How To Prove A Real Estate Agent Failed To Disclosure
To hold a real estate agent liable for non-disclosure, there must be evidence to prove that the agent knew about a material fact concerning the home or property. There are several ways that real estate agents commonly learn information about a property:
- Real estate agents often learn about problems with a property from a seller. If neither the seller nor the agent disclose the information, both can be held liable.

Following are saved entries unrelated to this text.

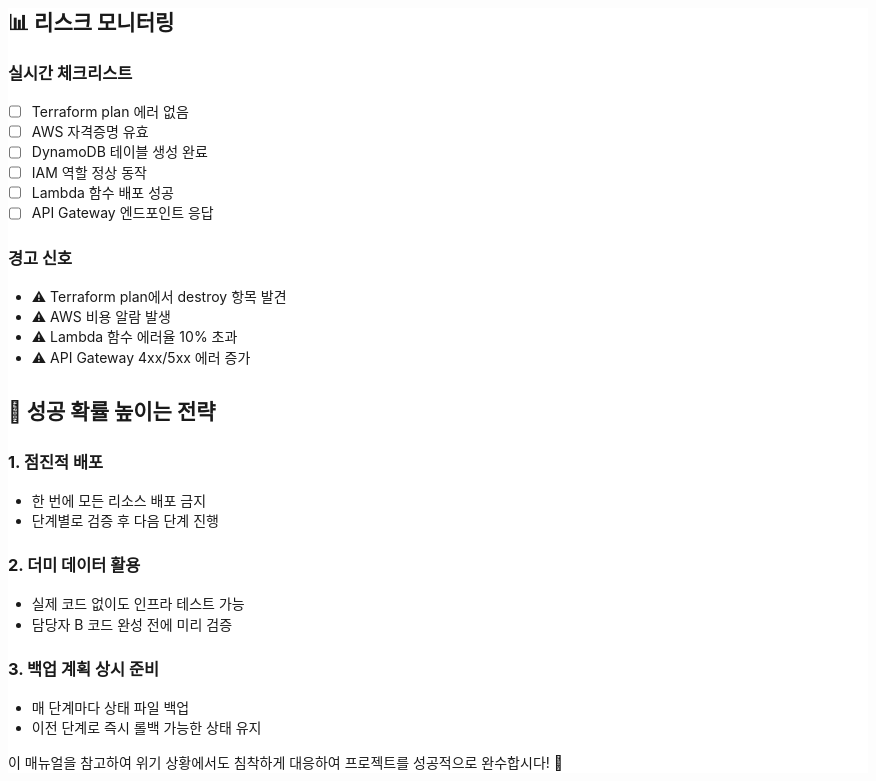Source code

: ## 📊 리스크 모니터링

### 실시간 체크리스트
- [ ] Terraform plan 에러 없음
- [ ] AWS 자격증명 유효
- [ ] DynamoDB 테이블 생성 완료
- [ ] IAM 역할 정상 동작
- [ ] Lambda 함수 배포 성공
- [ ] API Gateway 엔드포인트 응답

### 경고 신호
- ⚠️ Terraform plan에서 destroy 항목 발견
- ⚠️ AWS 비용 알람 발생
- ⚠️ Lambda 함수 에러율 10% 초과
- ⚠️ API Gateway 4xx/5xx 에러 증가

## 🎯 성공 확률 높이는 전략

### 1. 점진적 배포
- 한 번에 모든 리소스 배포 금지
- 단계별로 검증 후 다음 단계 진행

### 2. 더미 데이터 활용
- 실제 코드 없이도 인프라 테스트 가능
- 담당자 B 코드 완성 전에 미리 검증

### 3. 백업 계획 상시 준비
- 매 단계마다 상태 파일 백업
- 이전 단계로 즉시 롤백 가능한 상태 유지

이 매뉴얼을 참고하여 위기 상황에서도 침착하게 대응하여 프로젝트를 성공적으로 완수합시다! 🚀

- Real estate agents sometimes learn about problems with a property from conversations with neighbors. It is not uncommon for neighbors to offer unsolicited information to real estate agents. If there is a problem with a recently-purchased home, it is worth asking neighbors whether they knew about the issue, and whether they spoke to the real estate agent about it before the sale.
- Real estate agents are often very familiar with particular neighborhoods, and acquire a historical knowledge of problems with properties. Sometimes agents even list a property for sale on multiple occasions.
Any buyer who believes that they are the victim of a failure to disclose should consult with an attorney immediately. The time to pursue a claim may be limited by state law or by the terms of any agreements between the parties.
The information provided in this article is for informational purposes only, and does not constitute legal advice. Each situation is unique and the application of Minnesota law depends on the specific circumstances of each case.